Bio: Vijay Natarajan is a Professor in the Department of Computer Science and Automation at Indian Institute of Science, Bangalore. He received his Ph.D. in computer science from Duke University and holds the B.E. degree in computer science and M.Sc. degree in mathematics from BITS Pilani. His research interests include scientific visualization, computational geometry, and computational topology. In current work, he is developing topological methods for time-varying and multi-field data visualization, and studying applications in biology, material science, and climate science.
Associate Professor
IISc, Bangalore
Talk Title: From Radiance Fields to Gaussian Splatting: Learning 3D Scenes from Sparse Inputs
Abstract: Neural Radiance Fields (NeRFs) have offer remarkable scene reconstructions through differentiable volumetric rendering. Yet, their reliance on dense image capture and heavy optimization limits practical deployment. This talk will first introduce the foundations of NeRFs-their scene representation, rendering pipeline, and learning dynamics - and then discuss advances that extend NeRFs to sparse input settings. I will also introduce 3D Gaussian Splatting, a recent point-based alternative enabling real-time rendering, and highlight our recent work on sparse-input 3D Gaussian Splatting.
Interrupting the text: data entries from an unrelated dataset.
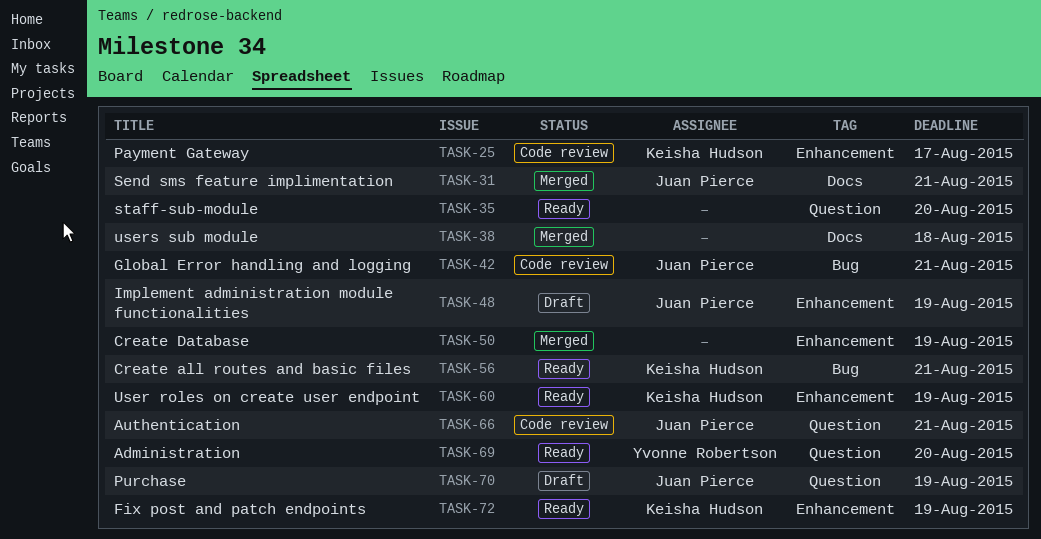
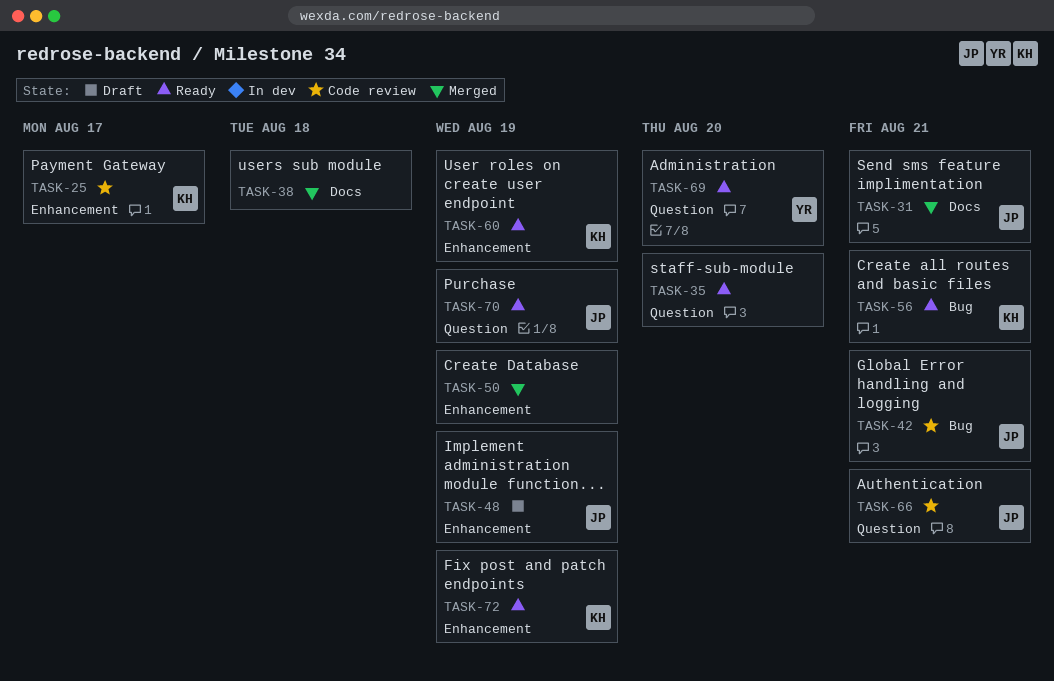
TASK-70, status: Draft -> Ready

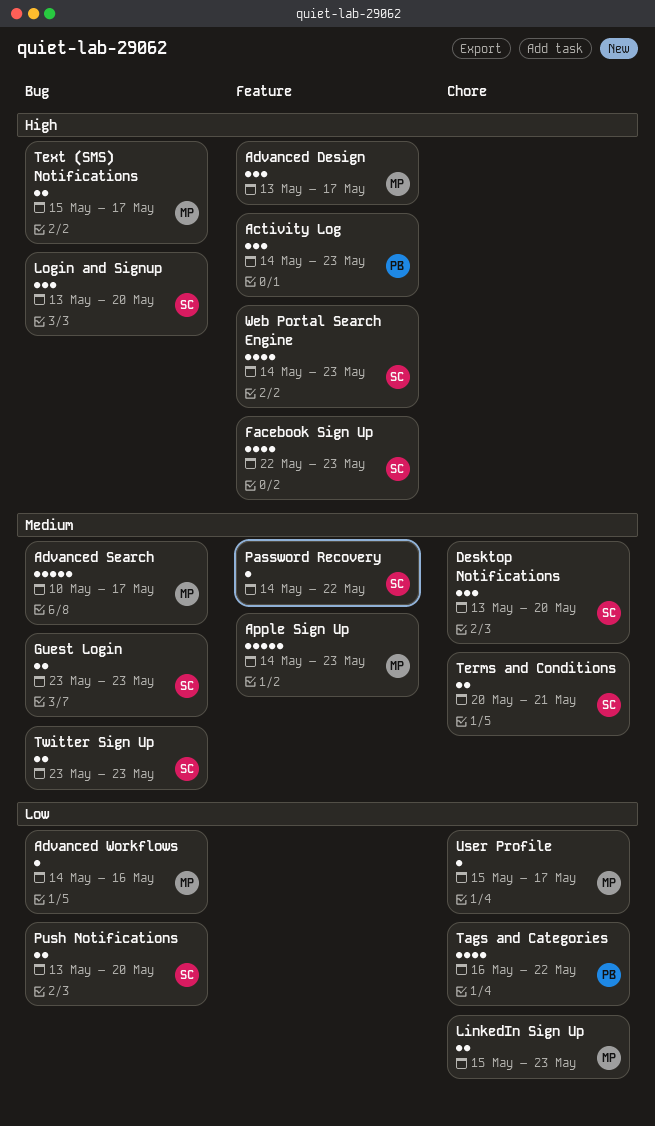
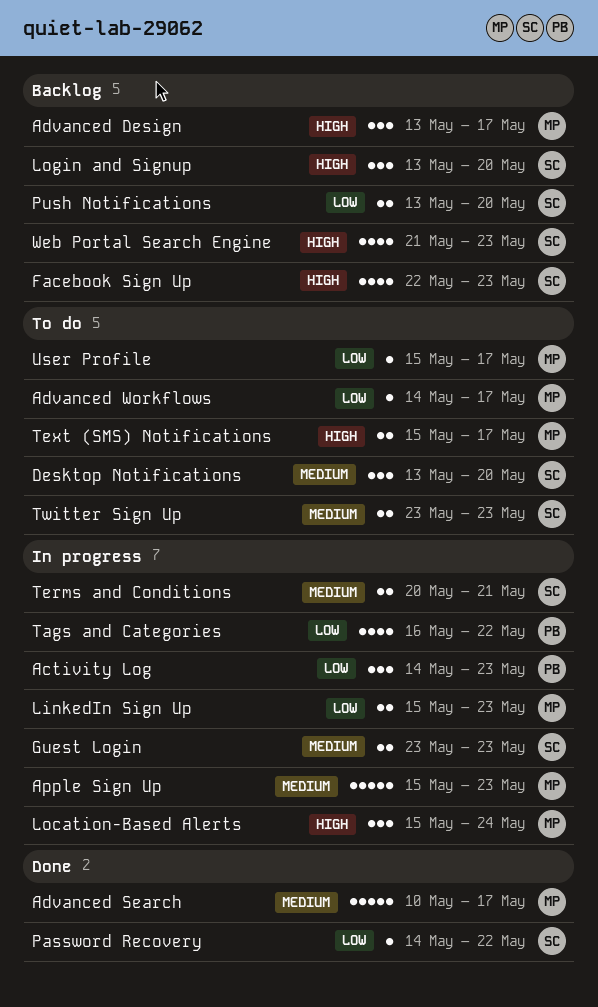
Activity Log, priority: High -> Low
Advanced Workflows, due: May 16 -> May 17
Apple Sign Up, start: May 14 -> May 15
Location-Based Alerts: none -> present
Password Recovery, priority: Medium -> Low
Web Portal Search Engine, start: May 14 -> May 21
Bio: Rajiv Soundararajan received the B. E. degree in Electrical and Electronics Engineering from Birla Institute of Technology and Science (BITS), Pilani, India in 2006. He received the M. S. and Ph. D. degrees in Electrical and Computer Engineering from The University of Texas at Austin, USA in 2008 and 2012 respectively. Between 2012 and 2015, he was with Qualcomm Research India, Bangalore. He is currently an Associate Professor at the Indian Institute of Science, Bangalore. He received the 2016 IEEE Circuits and Systems for Video Technology Best Paper Award and 2017 IEEE Signal Processing Letters Best Paper Award. He also received a Technology and Engineering Emmy Award from the National Academy of Television Arts & Sciences in 2021 for the "Development of Perceptual Metrics for Video Encoding Optimization". His research interests are broadly in image and video signal processing, computer vision, machine learning and information theory.